SSD is great, the problem is that the good SSD costs something like $15 per gigabyte, and good registered ecc ddr2 ram costs just over $20 per gigabyte. Sure, in applications where consistency across power-loss events is a huge deal, ssd is the right answer, but for most applications, buying a whole lot of ram is often faster and not that much more expensive.
Could I have re-written the code by messing around with inodes and other low-level details so that it accessed the files in physical order? Probably. Was it worth my time, rather than using an SSD? Hell no.
I agree that SSDs are still a tad expensive for the average Joe. For most hackers, considering that we spend most of our work hours in front of a computer, I feel that the added productivity from an SSD is easily worth the investment.
the idea is that if you have enough ram, you only need to read the files from disk once. after that, the files are in ram cache. Once the files are in cache, at least for reads, it doesn't matter how spread out on disk they were.
And yeah, you do need to read the files from disk once, and that is slow; thus you often see a 'warm up' effect on servers. hitting a new page is often slower than it is for the second person who hits that same page.
Yes, running on a SSD takes the entire filesystem much closer to ram speeds. However, you are doing so at almost ram prices. (I'm speaking of good SSDs, like the X-25E; which comes to something like $15 per gigabyte; the not so good SSDs have problems of their own. I have a SSD in my laptop right now that is branded by one of the gamer ram companies, i forget which one. It was pretty cheap, under $2 per gigabyte. It's pretty nice for reads, for writes, sometimes it is good, but often writes are worse than spinning disk.) The advantage of just buying the ram is that a good virtual memory management system can automatically optimize to keep the data you access most often in ram.
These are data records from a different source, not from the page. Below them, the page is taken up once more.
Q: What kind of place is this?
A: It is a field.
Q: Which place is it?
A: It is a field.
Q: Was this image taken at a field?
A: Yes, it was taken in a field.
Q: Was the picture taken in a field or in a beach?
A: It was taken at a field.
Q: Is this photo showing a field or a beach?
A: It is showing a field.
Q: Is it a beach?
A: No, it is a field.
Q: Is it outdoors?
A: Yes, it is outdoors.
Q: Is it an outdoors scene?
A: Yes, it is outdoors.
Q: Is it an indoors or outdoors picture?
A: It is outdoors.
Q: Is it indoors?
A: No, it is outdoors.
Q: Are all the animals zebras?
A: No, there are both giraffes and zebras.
Like I said, i use a SSD in my laptop, a cheap brand and it's small, my laptop doesn't need a lot of storage, so the cost is reasonable, and I use a journaling file system, so writes are cached and the slow sub-cell size write speeds of the cheap SSD aren't a huge problem. I'm just explaining why in my servers, I prefer to go with a whole lot of ram, and then slow, cheap, and large SATA, rather than less ram and expensive SSD.
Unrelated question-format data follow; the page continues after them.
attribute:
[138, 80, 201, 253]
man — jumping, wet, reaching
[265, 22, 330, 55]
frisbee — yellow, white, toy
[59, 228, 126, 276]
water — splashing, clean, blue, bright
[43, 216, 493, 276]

My of us are also stuck with mission critical legacy 32 bit servers that we can't just take down and upgrade so easily and licenses for enterprise versions of some db's that can handle assloads of ram don't come cheap. SSD's are much cheaper and a no brainer upgrade for that aging db server that just needs to be faster. The X-25E smokes here letting you get that speed without needing that expensive license.
There you can find more nice figures.
It would be interesting to see some account of the cache size / die size cost / performance trade-offs.
Nehalem is about 70% cache. Most of it is the shared L3 between
cores. There are physical limits to how large a cache can be and
still run synchronously. The L1 is still tiny (64k, split between
instructions data), and it's really not feasible to make it larger
without affecting clock speed. But if you drop just a little bit and
pay a latency cost, you can stick a 256k unified cache on each core.
Then they all talk to the 3M shared "uncore" cache.
But to first approximation, a modern "CPU" is entirely SRAM.
Not like I have a hope in hell of getting anything I write even into 6MB .. sigh.
The last I heard, both L1 and L2 cache were sram based which used 6 transitors per bit. I also remember that ram takes either 2 or 4 transitors per bit + a capacitor. If L1 and L2 cache take the same number of number of transistors per bit, what is the difference?
Sure, CPU contention can slow things down, but it's usually not the 'fall off a cliff' performance degradation that hitting disk (rather than hitting ram cache) is.
But seriously, if you're going to use a GIF, at least make it animated.
It's that kind of speedup I'd like to see -- disk-heavy tasks that don't peg the CPU.
This will get figured out and make a big difference. But still no comparison to RAM.